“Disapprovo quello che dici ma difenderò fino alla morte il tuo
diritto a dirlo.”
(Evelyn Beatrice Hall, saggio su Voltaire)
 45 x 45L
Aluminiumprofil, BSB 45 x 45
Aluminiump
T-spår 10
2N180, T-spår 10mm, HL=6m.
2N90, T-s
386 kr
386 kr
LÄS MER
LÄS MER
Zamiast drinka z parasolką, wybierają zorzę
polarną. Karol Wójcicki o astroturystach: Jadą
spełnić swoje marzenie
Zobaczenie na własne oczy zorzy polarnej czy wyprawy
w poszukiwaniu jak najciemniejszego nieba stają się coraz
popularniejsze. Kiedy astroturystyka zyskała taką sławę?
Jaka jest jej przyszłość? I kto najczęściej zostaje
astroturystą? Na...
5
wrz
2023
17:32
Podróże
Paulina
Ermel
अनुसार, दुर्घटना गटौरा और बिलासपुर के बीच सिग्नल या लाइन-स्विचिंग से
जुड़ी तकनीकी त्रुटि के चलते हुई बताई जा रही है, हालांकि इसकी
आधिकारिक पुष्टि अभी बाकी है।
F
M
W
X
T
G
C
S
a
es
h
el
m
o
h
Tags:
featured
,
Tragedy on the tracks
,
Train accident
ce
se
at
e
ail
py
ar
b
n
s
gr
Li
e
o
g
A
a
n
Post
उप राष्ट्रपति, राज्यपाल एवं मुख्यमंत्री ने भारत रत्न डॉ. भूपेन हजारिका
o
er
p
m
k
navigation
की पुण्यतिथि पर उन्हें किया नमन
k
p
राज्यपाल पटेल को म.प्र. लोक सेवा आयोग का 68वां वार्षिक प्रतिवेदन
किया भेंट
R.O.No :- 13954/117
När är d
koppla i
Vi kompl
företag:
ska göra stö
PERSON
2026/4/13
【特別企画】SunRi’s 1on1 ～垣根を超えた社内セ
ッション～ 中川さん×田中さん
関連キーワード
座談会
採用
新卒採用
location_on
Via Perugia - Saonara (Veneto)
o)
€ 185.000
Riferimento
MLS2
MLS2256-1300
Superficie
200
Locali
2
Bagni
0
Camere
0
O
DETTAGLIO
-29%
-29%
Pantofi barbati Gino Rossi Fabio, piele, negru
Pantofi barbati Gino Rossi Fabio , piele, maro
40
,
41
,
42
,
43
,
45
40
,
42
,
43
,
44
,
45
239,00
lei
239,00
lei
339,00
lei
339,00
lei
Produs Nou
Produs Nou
+===+
Only the lines from the beginning of the material above through the line with "polarną. Karol Wójcicki" are wanted; extract them exactly.

“Disapprovo quello che dici ma difenderò fino alla morte il tuo
diritto a dirlo.”
(Evelyn Beatrice Hall, saggio su Voltaire)
 45 x 45L
Aluminiumprofil, BSB 45 x 45
Aluminiump
T-spår 10
2N180, T-spår 10mm, HL=6m.
2N90, T-s
386 kr
386 kr
LÄS MER
LÄS MER
Zamiast drinka z parasolką, wybierają zorzę
polarną. Karol Wójcicki o astroturystach: Jadą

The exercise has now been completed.